### [TRY IT]
Set down the lines below exactly as they stand, please. Go from the first through the one containing "### *Rust and serde study*".

### [RECORD EXTRACTS]
※ ※ ※

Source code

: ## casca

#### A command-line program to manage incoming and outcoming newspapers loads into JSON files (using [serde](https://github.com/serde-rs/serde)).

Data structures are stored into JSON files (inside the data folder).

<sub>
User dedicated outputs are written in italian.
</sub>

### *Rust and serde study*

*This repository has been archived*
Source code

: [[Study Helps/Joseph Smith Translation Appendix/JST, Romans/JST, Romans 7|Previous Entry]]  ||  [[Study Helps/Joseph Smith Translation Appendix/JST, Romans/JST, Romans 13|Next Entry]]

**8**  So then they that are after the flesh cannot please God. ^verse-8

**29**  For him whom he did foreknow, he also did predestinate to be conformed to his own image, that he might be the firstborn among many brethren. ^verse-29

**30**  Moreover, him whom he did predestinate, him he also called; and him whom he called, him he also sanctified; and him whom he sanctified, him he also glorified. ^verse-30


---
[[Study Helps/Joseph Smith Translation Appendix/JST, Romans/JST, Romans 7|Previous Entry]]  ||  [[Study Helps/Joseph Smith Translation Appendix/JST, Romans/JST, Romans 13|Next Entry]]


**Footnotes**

※ ※ ※

### [SOLUTION TO THE EXERCISE]
Source code

: ## casca

#### A command-line program to manage incoming and outcoming newspapers loads into JSON files (using [serde](https://github.com/serde-rs/serde)).

Data structures are stored into JSON files (inside the data folder).

<sub>
User dedicated outputs are written in italian.
</sub>

### *Rust and serde study*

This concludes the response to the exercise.